- _Records to process_:
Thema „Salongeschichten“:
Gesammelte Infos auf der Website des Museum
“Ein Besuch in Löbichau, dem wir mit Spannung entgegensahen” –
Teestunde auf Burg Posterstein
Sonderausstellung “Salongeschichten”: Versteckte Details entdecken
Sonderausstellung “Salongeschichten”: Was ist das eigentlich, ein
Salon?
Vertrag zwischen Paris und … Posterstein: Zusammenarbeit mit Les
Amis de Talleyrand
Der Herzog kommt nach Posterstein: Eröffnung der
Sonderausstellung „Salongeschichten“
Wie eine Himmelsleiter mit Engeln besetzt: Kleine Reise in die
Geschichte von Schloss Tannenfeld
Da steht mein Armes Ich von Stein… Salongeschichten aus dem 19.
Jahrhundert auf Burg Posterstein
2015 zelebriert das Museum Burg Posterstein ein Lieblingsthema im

...

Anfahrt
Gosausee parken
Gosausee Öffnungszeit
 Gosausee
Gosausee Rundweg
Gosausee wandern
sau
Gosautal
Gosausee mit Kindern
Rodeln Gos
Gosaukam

--

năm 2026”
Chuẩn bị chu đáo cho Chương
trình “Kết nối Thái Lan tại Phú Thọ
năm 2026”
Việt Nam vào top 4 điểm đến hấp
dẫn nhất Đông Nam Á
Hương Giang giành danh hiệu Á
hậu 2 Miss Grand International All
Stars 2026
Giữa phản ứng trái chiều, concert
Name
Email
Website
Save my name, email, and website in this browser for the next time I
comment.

- _What this task involves_: Referring to the material above, set down exactly the lines between the line with "Amis de Talleyrand" and the line with "2015 zelebriert das", inclusive, and no other lines.

- _Written answer_:
Amis de Talleyrand
Der Herzog kommt nach Posterstein: Eröffnung der
Sonderausstellung „Salongeschichten“
Wie eine Himmelsleiter mit Engeln besetzt: Kleine Reise in die
Geschichte von Schloss Tannenfeld
Da steht mein Armes Ich von Stein… Salongeschichten aus dem 19.
Jahrhundert auf Burg Posterstein
2015 zelebriert das Museum Burg Posterstein ein Lieblingsthema im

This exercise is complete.